Ingat, Anda sangat disarankan untuk tak boleh sembarangan dan juga asal-asalan pada saat memulai proses konstruksi rumah tinggal. Cara menghitung biaya bangun rumah minimalis modern, minimalis sederhana, atau pun minimalis mewah per meter harus dipahami agar nantinya Anda juga bisa memperkirakan dana yang akan dibutuhkan untuk bangun rumah tinggal baru Anda.

Dan harus Anda tahu, bahwa pembangunan rumah tinggal ini bisa habiskan biaya hingga ratusan juta rupiah, sehingga sejak dini wajib dibuat rencana anggarannya dengan baik dan tepat, bila tidak, bisa jadi pembangunan rumah akan berhenti di tengah jalan. Sayang sekali kan?

Jangan hanya pasrahkan saja total biaya dari pembangunan rumah tinggal pada saat Anda menggunakan jasa kontraktor rumah, sebab bisa jadi mereka akan mematok harga yang terbilang tinggi untuk meraup keuntungan yang besar, apabila Anda tahu perkiraan biaya bangun rumah, maka Anda juga bisa melakukan negoisasi atau pun tawar menawar dengan kontraktor rumah, sehingga bisa mendapatkan harga yang lebih murah lagi.

Bagi orang awan, apa masih ada cara untuk menghitung biaya bangun rumah per meter persegi? Pasti saja ada dong, dan kali ini kami akan mencoba menjelaskannya secara detail.

Cara menghitung biaya bangun rumah per meter

Dana bisa dihitung dengan cara menggunakan teori harga per m2 lantai bangunannya, dan menurut kami sendiri inilah salah satu proses cepat di dalam mengetahui biaya yang dibutuhkan.

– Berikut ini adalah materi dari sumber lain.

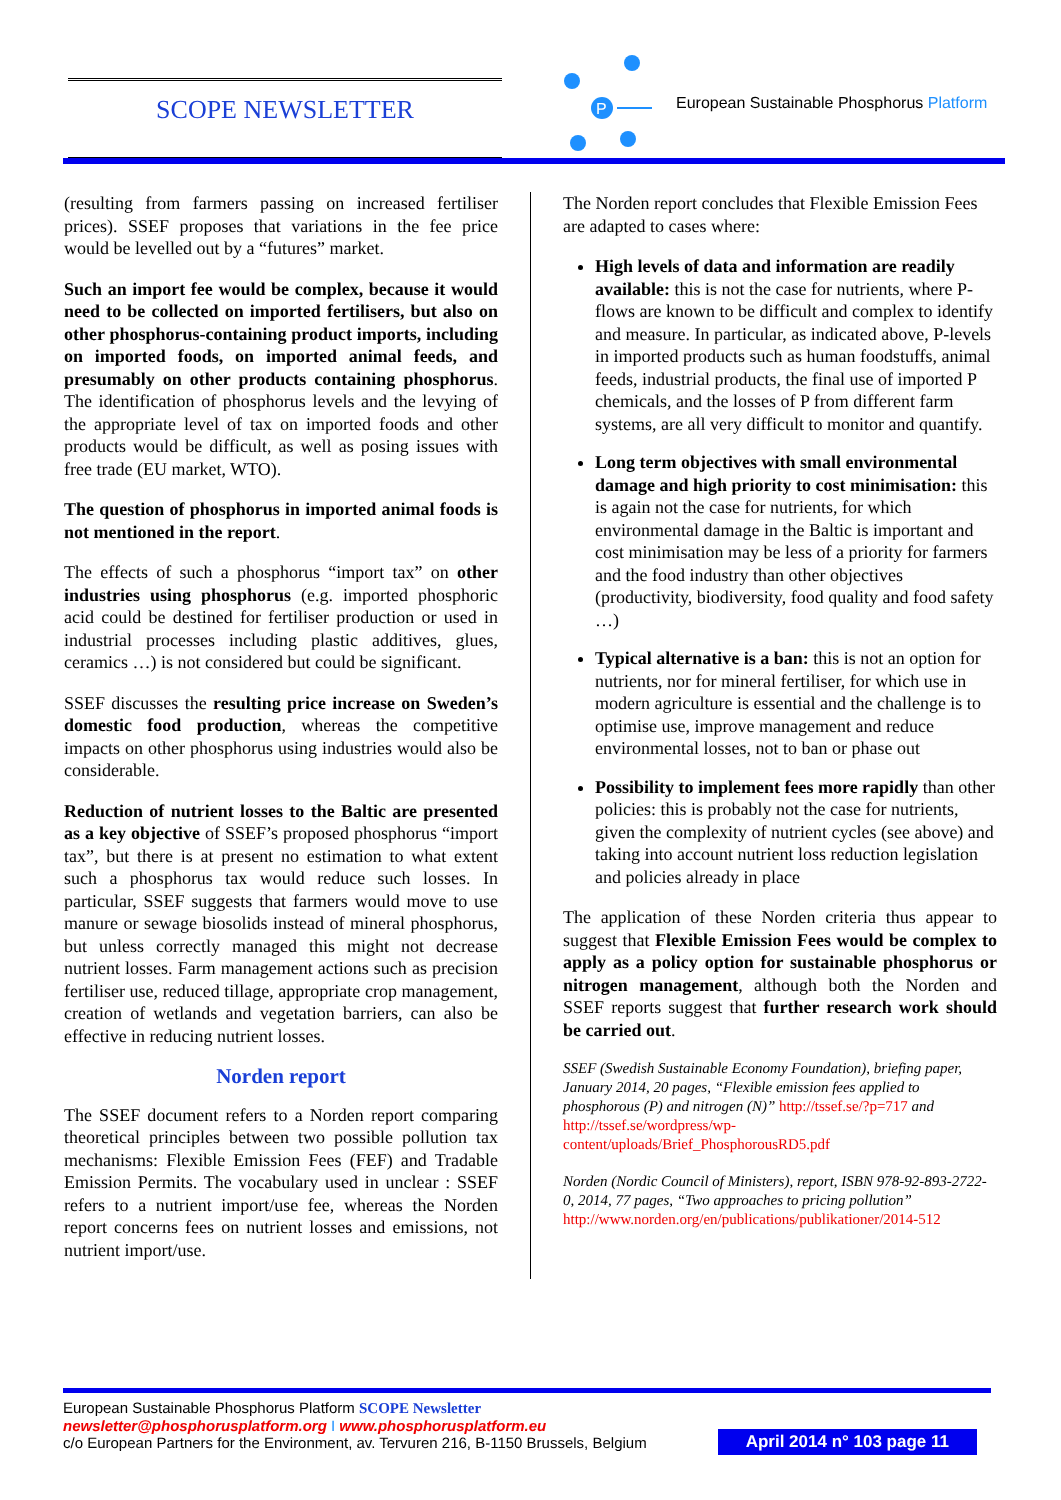SCOPE NEWSLETTER
P
European Sustainable Phosphorus Platform
(resulting from farmers passing on increased fertiliser prices). SSEF proposes that variations in the fee price would be levelled out by a “futures” market.
Such an import fee would be complex, because it would need to be collected on imported fertilisers, but also on other phosphorus-containing product imports, including on imported foods, on imported animal feeds, and presumably on other products containing phosphorus. The identification of phosphorus levels and the levying of the appropriate level of tax on imported foods and other products would be difficult, as well as posing issues with free trade (EU market, WTO).
The question of phosphorus in imported animal foods is not mentioned in the report.
The effects of such a phosphorus “import tax” on other industries using phosphorus (e.g. imported phosphoric acid could be destined for fertiliser production or used in industrial processes including plastic additives, glues, ceramics …) is not considered but could be significant.
SSEF discusses the resulting price increase on Sweden’s domestic food production, whereas the competitive impacts on other phosphorus using industries would also be considerable.
Reduction of nutrient losses to the Baltic are presented as a key objective of SSEF’s proposed phosphorus “import tax”, but there is at present no estimation to what extent such a phosphorus tax would reduce such losses. In particular, SSEF suggests that farmers would move to use manure or sewage biosolids instead of mineral phosphorus, but unless correctly managed this might not decrease nutrient losses. Farm management actions such as precision fertiliser use, reduced tillage, appropriate crop management, creation of wetlands and vegetation barriers, can also be effective in reducing nutrient losses.
Norden report
The SSEF document refers to a Norden report comparing theoretical principles between two possible pollution tax mechanisms: Flexible Emission Fees (FEF) and Tradable Emission Permits. The vocabulary used in unclear : SSEF refers to a nutrient import/use fee, whereas the Norden report concerns fees on nutrient losses and emissions, not nutrient import/use.
The Norden report concludes that Flexible Emission Fees are adapted to cases where:
High levels of data and information are readily available: this is not the case for nutrients, where P-flows are known to be difficult and complex to identify and measure. In particular, as indicated above, P-levels in imported products such as human foodstuffs, animal feeds, industrial products, the final use of imported P chemicals, and the losses of P from different farm systems, are all very difficult to monitor and quantify.
Long term objectives with small environmental damage and high priority to cost minimisation: this is again not the case for nutrients, for which environmental damage in the Baltic is important and cost minimisation may be less of a priority for farmers and the food industry than other objectives (productivity, biodiversity, food quality and food safety …)
Typical alternative is a ban: this is not an option for nutrients, nor for mineral fertiliser, for which use in modern agriculture is essential and the challenge is to optimise use, improve management and reduce environmental losses, not to ban or phase out
Possibility to implement fees more rapidly than other policies: this is probably not the case for nutrients, given the complexity of nutrient cycles (see above) and taking into account nutrient loss reduction legislation and policies already in place
The application of these Norden criteria thus appear to suggest that Flexible Emission Fees would be complex to apply as a policy option for sustainable phosphorus or nitrogen management, although both the Norden and SSEF reports suggest that further research work should be carried out.
SSEF (Swedish Sustainable Economy Foundation), briefing paper, January 2014, 20 pages, “Flexible emission fees applied to phosphorous (P) and nitrogen (N)” http://tssef.se/?p=717 and http://tssef.se/wordpress/wp-content/uploads/Brief_PhosphorousRD5.pdf
Norden (Nordic Council of Ministers), report, ISBN 978-92-893-2722-0, 2014, 77 pages, “Two approaches to pricing pollution” http://www.norden.org/en/publications/publikationer/2014-512
European Sustainable Phosphorus Platform SCOPE Newsletter
newsletter@phosphorusplatform.org I www.phosphorusplatform.eu
c/o European Partners for the Environment, av. Tervuren 216, B-1150 Brussels, Belgium
April 2014 n° 103 page 11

Berdasar peninjauan biaya bangun rumah per meter ini bisa berbeda-beda, hal tersebut bergantung dari wilayah atau kota serta kualitas dari bahan material yang digunakan. Di tahun 2017 ini khususnya, kisaran harga bangun rumah per meter untuk rumah sederhana minimalis adalah Rp 1.25 juta rupiah hingga Rp 3.6 juta rupiah.

Contohnya saja, jika Anda mendirikan sebuah desain rumah sederhana minimalis 1 lantai dengan ukuran 7 x 12 meter di atas lahan dengan luasan 8 x 17 meter, serta rumah yang akan dibangun ada di pinggir kota. Hitunglah terlebih dulu luasan rumahnya, yakni 7 m x 12 m = 85 m2 (karena hanya 1 lantai, maka tak perlu dikalikan lagi, berbeda halnya bila 2 lantai, maka wajib dikalikan 2).

Sedangkan untuk harga bangunan per m2 di tepi kota sekitar Rp 2.25 juta rupiah, walaupun harga tersebut juga tidak bisa dijadikan sebagai patokan, ini hanya sekadar contoh sebab bisa saja berbeda di kota lainya, antara harga bangunan, dan faktor yang lain.

Maka nantinya akan ditemukan rencana anggaran biaya bangun rumah per meter = luasan bangunan rumah x harga untuk bangunan per m2 = 84 m2 x Rp 2.250.000,00 = Rp 189.000.000,00.

Anda juga bisa mengambil kesimpulan dari cara hitung biaya rumah per meter dengan luasan 84 m2 ini adalah sekitar Rp 189 juta rupiah, tapi harus diperhatikan juga pada saat Anda terapkan pada proses konstruksi hunian harus perhatikan juga harga-harga yang bisa saja berubah, baik bahan bangunan, gaji tukang bangunan, dan lain-lain.

Demikianlah informasi tentang biaya bangun rumah per meter yang bisa kami bagikan. Semoga saja bisa bermanfaat.